Begin Supplied data

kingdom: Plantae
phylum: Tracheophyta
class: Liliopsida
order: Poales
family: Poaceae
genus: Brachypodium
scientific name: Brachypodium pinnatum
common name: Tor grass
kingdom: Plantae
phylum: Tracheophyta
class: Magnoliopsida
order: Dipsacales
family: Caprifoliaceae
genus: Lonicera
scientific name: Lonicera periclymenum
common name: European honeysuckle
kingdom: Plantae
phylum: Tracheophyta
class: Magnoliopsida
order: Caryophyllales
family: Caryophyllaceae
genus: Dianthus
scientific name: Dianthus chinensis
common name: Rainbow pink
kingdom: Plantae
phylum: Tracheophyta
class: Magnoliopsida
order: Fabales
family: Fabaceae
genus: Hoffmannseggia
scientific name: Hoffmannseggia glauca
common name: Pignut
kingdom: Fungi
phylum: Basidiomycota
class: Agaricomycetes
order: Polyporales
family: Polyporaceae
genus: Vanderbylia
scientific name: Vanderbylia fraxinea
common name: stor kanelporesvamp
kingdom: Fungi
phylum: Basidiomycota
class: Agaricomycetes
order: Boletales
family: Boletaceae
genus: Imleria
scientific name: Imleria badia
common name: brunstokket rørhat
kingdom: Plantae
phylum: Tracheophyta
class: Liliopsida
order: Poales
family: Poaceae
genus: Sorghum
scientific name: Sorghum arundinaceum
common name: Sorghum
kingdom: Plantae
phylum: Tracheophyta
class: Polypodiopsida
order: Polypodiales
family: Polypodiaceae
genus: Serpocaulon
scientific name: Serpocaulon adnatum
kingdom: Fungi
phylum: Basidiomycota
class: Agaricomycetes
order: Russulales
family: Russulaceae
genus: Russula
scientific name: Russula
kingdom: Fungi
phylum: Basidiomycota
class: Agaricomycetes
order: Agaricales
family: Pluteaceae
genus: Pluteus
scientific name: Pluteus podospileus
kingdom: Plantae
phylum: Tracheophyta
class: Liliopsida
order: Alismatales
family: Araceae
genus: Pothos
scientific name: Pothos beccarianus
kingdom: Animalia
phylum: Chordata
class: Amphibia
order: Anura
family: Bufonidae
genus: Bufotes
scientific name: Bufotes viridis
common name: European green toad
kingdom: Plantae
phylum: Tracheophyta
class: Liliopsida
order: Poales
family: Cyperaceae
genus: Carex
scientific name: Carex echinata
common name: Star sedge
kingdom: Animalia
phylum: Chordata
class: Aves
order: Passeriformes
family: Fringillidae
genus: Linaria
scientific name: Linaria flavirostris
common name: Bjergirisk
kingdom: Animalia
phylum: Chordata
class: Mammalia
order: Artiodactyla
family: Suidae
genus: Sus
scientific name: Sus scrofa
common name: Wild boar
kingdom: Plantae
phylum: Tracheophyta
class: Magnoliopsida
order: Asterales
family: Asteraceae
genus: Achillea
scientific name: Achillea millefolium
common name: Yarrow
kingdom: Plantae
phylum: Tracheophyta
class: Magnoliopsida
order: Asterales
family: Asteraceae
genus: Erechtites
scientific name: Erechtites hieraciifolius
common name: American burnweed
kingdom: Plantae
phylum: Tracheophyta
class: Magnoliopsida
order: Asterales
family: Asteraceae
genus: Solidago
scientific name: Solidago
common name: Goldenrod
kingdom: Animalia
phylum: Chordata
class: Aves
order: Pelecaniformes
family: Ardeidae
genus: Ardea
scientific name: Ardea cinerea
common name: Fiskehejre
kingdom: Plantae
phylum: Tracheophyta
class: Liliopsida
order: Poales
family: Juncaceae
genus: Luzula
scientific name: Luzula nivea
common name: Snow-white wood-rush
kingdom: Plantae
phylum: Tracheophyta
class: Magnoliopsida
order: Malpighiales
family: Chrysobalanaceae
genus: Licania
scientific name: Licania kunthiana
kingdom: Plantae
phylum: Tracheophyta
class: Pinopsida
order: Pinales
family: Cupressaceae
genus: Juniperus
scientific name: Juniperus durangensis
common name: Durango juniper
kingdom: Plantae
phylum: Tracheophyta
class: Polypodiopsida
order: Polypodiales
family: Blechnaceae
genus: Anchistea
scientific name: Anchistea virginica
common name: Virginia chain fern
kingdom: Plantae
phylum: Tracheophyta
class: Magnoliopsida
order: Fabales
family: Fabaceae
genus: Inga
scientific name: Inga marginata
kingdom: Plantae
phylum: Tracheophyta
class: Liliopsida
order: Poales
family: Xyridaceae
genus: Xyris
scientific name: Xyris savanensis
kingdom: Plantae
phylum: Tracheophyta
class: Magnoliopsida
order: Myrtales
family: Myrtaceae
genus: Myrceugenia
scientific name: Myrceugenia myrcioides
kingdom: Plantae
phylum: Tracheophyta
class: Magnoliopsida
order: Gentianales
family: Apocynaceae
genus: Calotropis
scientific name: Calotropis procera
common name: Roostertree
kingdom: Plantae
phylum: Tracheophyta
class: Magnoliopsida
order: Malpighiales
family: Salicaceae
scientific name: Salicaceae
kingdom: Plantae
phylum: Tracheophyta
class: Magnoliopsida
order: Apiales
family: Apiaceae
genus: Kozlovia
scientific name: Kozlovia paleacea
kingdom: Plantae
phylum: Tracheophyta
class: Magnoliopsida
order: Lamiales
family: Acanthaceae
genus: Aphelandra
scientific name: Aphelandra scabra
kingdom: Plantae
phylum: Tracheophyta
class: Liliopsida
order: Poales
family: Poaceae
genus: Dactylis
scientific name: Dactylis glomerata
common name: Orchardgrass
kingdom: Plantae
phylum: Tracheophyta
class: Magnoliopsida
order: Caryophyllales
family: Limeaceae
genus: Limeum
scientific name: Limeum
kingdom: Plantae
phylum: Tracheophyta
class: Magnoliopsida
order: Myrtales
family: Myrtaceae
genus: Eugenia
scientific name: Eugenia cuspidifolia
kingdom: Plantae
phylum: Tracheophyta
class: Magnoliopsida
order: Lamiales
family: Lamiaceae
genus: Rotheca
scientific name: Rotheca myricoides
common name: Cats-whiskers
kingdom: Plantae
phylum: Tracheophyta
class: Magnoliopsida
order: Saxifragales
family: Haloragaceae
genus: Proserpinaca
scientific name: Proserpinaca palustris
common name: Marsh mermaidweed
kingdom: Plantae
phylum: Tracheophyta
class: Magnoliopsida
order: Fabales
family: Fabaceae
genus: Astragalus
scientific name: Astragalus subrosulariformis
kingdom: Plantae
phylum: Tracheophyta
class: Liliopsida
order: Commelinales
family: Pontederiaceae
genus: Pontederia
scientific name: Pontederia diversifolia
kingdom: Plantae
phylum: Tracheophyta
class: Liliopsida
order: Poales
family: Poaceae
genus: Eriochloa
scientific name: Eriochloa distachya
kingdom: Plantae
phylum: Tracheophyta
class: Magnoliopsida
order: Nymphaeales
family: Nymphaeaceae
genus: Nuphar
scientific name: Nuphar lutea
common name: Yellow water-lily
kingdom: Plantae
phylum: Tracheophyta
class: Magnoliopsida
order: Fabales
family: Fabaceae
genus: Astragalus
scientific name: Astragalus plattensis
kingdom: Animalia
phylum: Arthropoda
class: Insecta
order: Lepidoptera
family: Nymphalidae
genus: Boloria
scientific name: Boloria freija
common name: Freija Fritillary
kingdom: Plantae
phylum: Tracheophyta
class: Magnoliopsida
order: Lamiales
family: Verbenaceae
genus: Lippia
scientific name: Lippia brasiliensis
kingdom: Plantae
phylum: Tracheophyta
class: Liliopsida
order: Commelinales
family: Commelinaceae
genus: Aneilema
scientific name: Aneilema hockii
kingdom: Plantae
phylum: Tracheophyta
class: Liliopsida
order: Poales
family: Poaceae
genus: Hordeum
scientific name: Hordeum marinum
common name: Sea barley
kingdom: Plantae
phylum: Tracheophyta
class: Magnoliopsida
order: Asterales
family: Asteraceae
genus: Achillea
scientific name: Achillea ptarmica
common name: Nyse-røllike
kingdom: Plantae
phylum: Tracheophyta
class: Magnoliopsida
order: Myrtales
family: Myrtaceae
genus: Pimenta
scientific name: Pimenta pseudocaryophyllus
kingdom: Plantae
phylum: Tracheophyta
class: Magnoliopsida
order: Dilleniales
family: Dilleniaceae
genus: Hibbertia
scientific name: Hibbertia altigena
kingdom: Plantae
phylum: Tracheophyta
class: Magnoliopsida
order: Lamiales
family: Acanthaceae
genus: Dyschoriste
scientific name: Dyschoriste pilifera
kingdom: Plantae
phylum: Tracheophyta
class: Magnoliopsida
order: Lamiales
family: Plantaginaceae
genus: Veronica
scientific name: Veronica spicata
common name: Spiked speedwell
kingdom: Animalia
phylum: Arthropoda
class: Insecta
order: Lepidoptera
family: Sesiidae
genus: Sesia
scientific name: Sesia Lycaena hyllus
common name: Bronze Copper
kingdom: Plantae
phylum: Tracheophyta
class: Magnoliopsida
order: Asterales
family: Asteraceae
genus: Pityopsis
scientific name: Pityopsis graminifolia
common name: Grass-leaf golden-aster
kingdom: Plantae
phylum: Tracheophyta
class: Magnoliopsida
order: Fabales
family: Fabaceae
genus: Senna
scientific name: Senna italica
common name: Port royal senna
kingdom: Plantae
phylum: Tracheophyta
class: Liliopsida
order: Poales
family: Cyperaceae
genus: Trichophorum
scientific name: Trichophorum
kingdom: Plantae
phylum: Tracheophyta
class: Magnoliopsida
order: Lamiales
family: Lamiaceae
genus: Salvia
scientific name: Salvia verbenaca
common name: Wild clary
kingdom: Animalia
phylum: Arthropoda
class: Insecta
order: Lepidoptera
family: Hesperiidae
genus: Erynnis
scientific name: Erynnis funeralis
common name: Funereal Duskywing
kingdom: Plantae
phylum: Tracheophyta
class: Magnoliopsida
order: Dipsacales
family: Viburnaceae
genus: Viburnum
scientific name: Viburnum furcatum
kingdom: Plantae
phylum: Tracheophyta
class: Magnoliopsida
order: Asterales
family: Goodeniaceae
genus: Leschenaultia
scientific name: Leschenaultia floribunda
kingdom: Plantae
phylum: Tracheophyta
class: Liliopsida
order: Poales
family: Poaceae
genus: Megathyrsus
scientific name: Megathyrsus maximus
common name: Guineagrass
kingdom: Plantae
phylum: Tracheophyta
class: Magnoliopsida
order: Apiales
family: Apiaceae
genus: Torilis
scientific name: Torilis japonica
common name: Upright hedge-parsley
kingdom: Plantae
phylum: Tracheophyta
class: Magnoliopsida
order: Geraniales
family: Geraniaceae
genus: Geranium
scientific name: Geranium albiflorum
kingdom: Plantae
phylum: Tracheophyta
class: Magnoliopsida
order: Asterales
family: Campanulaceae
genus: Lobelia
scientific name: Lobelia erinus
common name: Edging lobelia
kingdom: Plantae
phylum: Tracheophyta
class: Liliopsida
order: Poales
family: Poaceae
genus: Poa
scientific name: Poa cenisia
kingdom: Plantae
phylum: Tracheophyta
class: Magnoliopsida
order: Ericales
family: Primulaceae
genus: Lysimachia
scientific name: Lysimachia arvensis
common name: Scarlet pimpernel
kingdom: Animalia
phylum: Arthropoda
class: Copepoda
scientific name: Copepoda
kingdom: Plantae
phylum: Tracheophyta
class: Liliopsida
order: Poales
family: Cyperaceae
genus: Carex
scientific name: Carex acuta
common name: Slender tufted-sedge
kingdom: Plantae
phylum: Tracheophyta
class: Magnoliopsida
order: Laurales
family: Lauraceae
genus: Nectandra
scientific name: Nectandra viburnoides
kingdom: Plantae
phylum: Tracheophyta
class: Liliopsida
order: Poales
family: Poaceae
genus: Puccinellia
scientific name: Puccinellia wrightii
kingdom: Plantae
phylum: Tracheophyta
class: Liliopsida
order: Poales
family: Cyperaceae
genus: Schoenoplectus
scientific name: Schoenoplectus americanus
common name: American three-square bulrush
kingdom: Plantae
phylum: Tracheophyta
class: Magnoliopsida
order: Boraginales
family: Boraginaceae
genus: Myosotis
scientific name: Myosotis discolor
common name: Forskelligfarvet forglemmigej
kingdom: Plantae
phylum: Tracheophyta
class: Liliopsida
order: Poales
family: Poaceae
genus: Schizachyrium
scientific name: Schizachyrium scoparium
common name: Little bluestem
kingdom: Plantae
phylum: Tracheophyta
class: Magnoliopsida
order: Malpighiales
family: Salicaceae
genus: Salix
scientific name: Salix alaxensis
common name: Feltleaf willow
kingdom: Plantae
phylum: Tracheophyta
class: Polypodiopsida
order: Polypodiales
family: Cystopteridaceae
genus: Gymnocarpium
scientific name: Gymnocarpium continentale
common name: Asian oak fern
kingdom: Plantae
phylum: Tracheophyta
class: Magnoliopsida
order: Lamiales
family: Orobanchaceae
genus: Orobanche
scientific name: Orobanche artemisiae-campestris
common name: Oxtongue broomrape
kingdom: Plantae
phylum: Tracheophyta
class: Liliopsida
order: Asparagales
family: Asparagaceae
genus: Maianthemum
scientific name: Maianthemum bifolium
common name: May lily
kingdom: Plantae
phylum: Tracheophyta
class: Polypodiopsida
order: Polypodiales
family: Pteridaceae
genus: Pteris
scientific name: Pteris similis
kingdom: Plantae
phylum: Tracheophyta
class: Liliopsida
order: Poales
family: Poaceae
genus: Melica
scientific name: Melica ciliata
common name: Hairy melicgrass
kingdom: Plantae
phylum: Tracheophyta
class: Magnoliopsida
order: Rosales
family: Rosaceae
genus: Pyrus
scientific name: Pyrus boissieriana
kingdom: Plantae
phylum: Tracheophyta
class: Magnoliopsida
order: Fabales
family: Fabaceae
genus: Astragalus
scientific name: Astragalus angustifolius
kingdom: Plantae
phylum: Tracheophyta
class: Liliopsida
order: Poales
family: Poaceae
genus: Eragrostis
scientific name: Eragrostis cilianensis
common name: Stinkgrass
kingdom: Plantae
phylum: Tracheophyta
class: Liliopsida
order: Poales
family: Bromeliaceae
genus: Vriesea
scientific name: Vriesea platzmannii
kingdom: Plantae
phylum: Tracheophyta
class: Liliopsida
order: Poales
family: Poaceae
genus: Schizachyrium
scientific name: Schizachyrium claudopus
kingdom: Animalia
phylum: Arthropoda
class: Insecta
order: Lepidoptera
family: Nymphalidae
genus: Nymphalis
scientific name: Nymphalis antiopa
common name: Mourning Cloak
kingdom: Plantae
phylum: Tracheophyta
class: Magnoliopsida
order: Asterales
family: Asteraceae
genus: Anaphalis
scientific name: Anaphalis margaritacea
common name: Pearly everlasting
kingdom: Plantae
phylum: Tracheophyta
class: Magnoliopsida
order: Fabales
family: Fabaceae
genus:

End Supplied data

Goal
Put the lines of the entries into a numbered list, starting at the very first line and stopping after the line that contains "genus: Sorghum". Omit any blank lines.

Result
1. kingdom: Plantae
2. phylum: Tracheophyta
3. class: Liliopsida
4. order: Poales
5. family: Poaceae
6. genus: Brachypodium
7. scientific name: Brachypodium pinnatum
8. common name: Tor grass
9. kingdom: Plantae
10. phylum: Tracheophyta
11. class: Magnoliopsida
12. order: Dipsacales
13. family: Caprifoliaceae
14. genus: Lonicera
15. scientific name: Lonicera periclymenum
16. common name: European honeysuckle
17. kingdom: Plantae
18. phylum: Tracheophyta
19. class: Magnoliopsida
20. order: Caryophyllales
21. family: Caryophyllaceae
22. genus: Dianthus
23. scientific name: Dianthus chinensis
24. common name: Rainbow pink
25. kingdom: Plantae
26. phylum: Tracheophyta
27. class: Magnoliopsida
28. order: Fabales
29. family: Fabaceae
30. genus: Hoffmannseggia
31. scientific name: Hoffmannseggia glauca
32. common name: Pignut
33. kingdom: Fungi
34. phylum: Basidiomycota
35. class: Agaricomycetes
36. order: Polyporales
37. family: Polyporaceae
38. genus: Vanderbylia
39. scientific name: Vanderbylia fraxinea
40. common name: stor kanelporesvamp
41. kingdom: Fungi
42. phylum: Basidiomycota
43. class: Agaricomycetes
44. order: Boletales
45. family: Boletaceae
46. genus: Imleria
47. scientific name: Imleria badia
48. common name: brunstokket rørhat
49. kingdom: Plantae
50. phylum: Tracheophyta
51. class: Liliopsida
52. order: Poales
53. family: Poaceae
54. genus: Sorghum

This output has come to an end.